◆ Document extract:
---

Key Experimental Results¶
Main Results¶
| Method | Sudoku (256) | Countdown (256) | GSM8K (512) | MATH500 (512) |
|---|---|---|---|---|
| LLaDA-8B-Instruct | 6.7% | 19.5% | 78.2% | 36.2% |
| + diffu-GRPO | 16.1% | 27.0% | 80.7% | 39.0% |
| + d1 (SFT+GRPO) | 17.6% | 25.8% | 82.0% | 38.0% |
| + wd1 | 76.4% | 51.2% | 82.3% | 39.0% |
| + wd1++ | - | - | 84.5% | 44.2% |
| + MDPO | - | - | 83.7% | 43.8% |
| + TCR | - | - | 83.0% | 41.4% |
Ablation Study¶
| Configuration | Sudoku | Countdown | Notes |
|---|---|---|---|
| wd1 (full) | 76.4% | 51.2% | Full model |
| \(w^+\) only (WLL) | 50.2% | 39.5% | No negative penalty, −26% |
| \(w^-\) only | 15.3% | 22.1% | Penalty only, no reinforcement |
| d1 | 17.6% | 25.8% | Baseline |
Training cost comparison (4×A100): - d1: SFT 2.01h + RL 103.5s/step, FLOPs 9.92e15/step, NFEs (μ+2)/step - wd1: No SFT + RL 81.16s/step, FLOPs 8.89e15/step, NFEs μ/step
Key Findings¶
- wd1 outperforms d1 by 59% on Sudoku (76.4% vs. 17.6%) and by 25% on Countdown, demonstrating the substantial advantage of ratio-free methods on constrained reasoning tasks.
- The negative-sample penalty is critical: removing \(w^-\) drops Sudoku accuracy from 76.4% to 50.2%, confirming that actively "forgetting" low-quality completions is essential.
- wd1++ achieves SOTA with 10× fewer rollouts: 84.5% on GSM8K and 44.2% on MATH500 in only 20 training steps.
- No SFT stage required: wd1 starts RL directly from the Instruct model, eliminating the 2-hour SFT phase required by d1.
- Per-step compute is reduced by ~22% (81.16s vs. 103.5s), as approximating the old and reference policy likelihoods is no longer needed.
Highlights & Insights¶
- Elegance of the ratio-free design: By switching the KL direction (forward → reverse), the ratio dependency of TRPO/PPO is converted into weighted likelihood, an idea that may also be valuable for AR models.
- Dual design of \(w^+\)/\(w^-\): The combination of positive-sample weighting (increasing the probability of good outputs) and negative-sample penalization (decreasing the probability of bad outputs) automatically halts when advantages are equal—a clever self-balancing mechanism.

---

◆ To do: Reproduce the portion of the results text from "- wd1++ achieves" to "no longer needed.". The records are separate material with no connection to the results text.

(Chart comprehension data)
---

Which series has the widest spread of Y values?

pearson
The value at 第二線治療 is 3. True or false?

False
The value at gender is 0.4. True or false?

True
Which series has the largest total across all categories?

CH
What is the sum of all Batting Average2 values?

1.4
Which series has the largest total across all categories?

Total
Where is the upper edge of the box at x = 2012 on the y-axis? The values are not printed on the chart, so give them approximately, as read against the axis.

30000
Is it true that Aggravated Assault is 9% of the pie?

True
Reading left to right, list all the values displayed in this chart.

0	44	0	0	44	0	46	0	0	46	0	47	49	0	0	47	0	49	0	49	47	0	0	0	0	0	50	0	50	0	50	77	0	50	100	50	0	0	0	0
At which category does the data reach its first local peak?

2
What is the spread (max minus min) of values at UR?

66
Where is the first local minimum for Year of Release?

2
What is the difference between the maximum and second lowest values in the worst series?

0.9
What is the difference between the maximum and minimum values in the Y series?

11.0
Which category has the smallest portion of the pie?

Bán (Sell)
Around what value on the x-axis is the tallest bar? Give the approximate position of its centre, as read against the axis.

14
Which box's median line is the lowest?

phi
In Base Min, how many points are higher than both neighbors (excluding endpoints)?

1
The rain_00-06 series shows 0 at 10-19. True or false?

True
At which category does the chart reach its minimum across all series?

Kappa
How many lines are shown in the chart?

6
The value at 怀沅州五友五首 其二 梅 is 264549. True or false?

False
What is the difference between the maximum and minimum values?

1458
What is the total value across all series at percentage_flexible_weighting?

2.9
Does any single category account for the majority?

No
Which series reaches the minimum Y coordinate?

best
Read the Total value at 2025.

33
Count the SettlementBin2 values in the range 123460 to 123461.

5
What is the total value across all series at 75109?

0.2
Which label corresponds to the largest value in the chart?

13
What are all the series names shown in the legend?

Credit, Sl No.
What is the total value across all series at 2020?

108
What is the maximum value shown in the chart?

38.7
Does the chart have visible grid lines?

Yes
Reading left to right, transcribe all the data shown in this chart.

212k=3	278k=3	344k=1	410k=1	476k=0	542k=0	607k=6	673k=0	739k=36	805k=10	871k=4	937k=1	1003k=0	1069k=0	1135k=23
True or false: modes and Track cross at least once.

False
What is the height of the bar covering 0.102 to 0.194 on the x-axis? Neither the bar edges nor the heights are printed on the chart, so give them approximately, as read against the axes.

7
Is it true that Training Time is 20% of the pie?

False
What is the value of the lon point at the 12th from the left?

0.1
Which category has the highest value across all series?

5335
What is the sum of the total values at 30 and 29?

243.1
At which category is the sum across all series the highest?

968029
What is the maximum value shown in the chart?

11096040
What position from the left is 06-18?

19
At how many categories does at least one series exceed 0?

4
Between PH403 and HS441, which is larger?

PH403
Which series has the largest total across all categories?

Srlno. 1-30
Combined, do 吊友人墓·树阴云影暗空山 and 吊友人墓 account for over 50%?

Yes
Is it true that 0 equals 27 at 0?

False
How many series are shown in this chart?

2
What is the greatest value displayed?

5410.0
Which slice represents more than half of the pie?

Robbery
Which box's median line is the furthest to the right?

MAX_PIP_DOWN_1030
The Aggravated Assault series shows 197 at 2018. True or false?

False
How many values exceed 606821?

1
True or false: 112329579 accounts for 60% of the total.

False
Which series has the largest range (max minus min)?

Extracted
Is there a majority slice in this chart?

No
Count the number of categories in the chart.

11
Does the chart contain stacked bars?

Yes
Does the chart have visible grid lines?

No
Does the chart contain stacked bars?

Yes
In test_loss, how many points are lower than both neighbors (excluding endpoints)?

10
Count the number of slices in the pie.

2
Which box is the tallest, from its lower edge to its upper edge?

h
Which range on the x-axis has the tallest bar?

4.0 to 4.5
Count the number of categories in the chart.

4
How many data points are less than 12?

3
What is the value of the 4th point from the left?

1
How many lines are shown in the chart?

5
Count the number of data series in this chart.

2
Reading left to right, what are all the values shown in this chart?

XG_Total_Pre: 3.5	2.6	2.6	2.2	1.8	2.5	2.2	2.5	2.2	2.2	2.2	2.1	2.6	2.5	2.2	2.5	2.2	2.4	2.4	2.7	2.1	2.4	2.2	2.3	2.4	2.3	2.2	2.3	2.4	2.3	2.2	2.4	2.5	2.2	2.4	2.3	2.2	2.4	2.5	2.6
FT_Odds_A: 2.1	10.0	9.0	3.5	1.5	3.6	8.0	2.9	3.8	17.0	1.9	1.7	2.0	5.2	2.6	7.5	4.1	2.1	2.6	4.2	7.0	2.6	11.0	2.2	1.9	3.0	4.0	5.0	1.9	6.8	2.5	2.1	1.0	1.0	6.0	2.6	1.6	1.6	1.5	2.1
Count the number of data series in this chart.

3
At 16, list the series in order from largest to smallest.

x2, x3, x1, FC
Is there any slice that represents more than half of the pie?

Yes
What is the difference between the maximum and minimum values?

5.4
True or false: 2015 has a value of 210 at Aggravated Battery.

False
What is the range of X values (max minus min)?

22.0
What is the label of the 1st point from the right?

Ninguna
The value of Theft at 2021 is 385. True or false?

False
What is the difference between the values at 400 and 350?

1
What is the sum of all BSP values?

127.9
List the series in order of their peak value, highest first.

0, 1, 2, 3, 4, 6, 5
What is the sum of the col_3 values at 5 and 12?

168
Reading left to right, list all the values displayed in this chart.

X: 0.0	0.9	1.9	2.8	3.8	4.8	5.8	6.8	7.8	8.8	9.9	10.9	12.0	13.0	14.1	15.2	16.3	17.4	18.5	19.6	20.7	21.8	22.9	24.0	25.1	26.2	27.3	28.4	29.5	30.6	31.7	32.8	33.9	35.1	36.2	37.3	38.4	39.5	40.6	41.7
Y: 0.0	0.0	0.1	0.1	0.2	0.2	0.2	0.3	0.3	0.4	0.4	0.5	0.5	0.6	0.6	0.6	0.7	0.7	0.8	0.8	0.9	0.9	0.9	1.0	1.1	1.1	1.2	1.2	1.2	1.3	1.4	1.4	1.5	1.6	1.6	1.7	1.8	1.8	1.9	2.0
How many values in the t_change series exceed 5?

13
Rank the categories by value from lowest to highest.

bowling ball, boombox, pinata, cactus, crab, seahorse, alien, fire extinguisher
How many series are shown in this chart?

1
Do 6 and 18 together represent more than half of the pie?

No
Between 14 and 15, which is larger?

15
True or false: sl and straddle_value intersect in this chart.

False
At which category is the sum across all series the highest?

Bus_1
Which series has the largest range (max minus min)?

---

◆ Task answer:
- wd1++ achieves SOTA with 10× fewer rollouts: 84.5% on GSM8K and 44.2% on MATH500 in only 20 training steps.
- No SFT stage required: wd1 starts RL directly from the Instruct model, eliminating the 2-hour SFT phase required by d1.
- Per-step compute is reduced by ~22% (81.16s vs. 103.5s), as approximating the old and reference policy likelihoods is no longer needed.